DATA SECTION:
────────────────
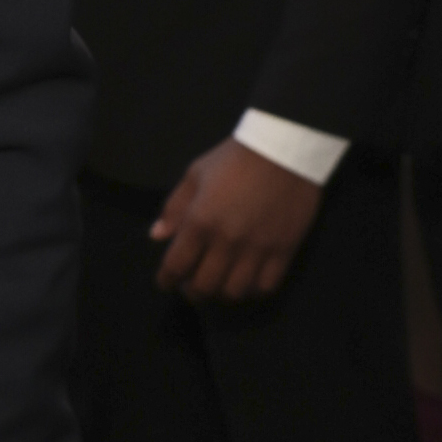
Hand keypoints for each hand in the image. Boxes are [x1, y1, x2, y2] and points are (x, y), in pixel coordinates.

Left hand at [151, 137, 321, 300]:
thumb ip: (174, 208)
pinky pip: (265, 287)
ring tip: (218, 284)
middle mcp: (226, 242)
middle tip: (191, 285)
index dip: (166, 280)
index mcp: (200, 222)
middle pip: (203, 287)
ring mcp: (257, 249)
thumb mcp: (195, 174)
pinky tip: (246, 281)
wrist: (285, 147)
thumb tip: (157, 236)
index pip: (175, 266)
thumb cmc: (235, 158)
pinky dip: (252, 291)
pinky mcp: (283, 251)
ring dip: (220, 295)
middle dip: (191, 291)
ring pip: (234, 293)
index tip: (166, 282)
────────────────
REQUIRED WORK:
Transcribe all of the listing precisely. The images stay out of it.

COMPLETED EXERCISE:
Hand keypoints for each hand in the image. Boxes are [x1, y1, x2, y2] and points are (x, y), in pixel coordinates.

Left hand at [151, 137, 321, 300]:
thumb ip: (174, 208)
pinky pip: (265, 287)
ring tip: (218, 284)
middle mcp: (226, 242)
middle tip: (191, 285)
index dip: (166, 280)
index mcp: (200, 222)
middle pip: (203, 287)
ring mcp: (257, 249)
thumb mcp: (195, 174)
pinky tip: (246, 281)
wrist: (285, 147)
thumb tip: (157, 236)
index pip: (175, 266)
thumb cmc: (235, 158)
pinky dip: (252, 291)
pinky mcp: (283, 251)
ring dip: (220, 295)
middle dip: (191, 291)
ring pip: (234, 293)
index tip: (166, 282)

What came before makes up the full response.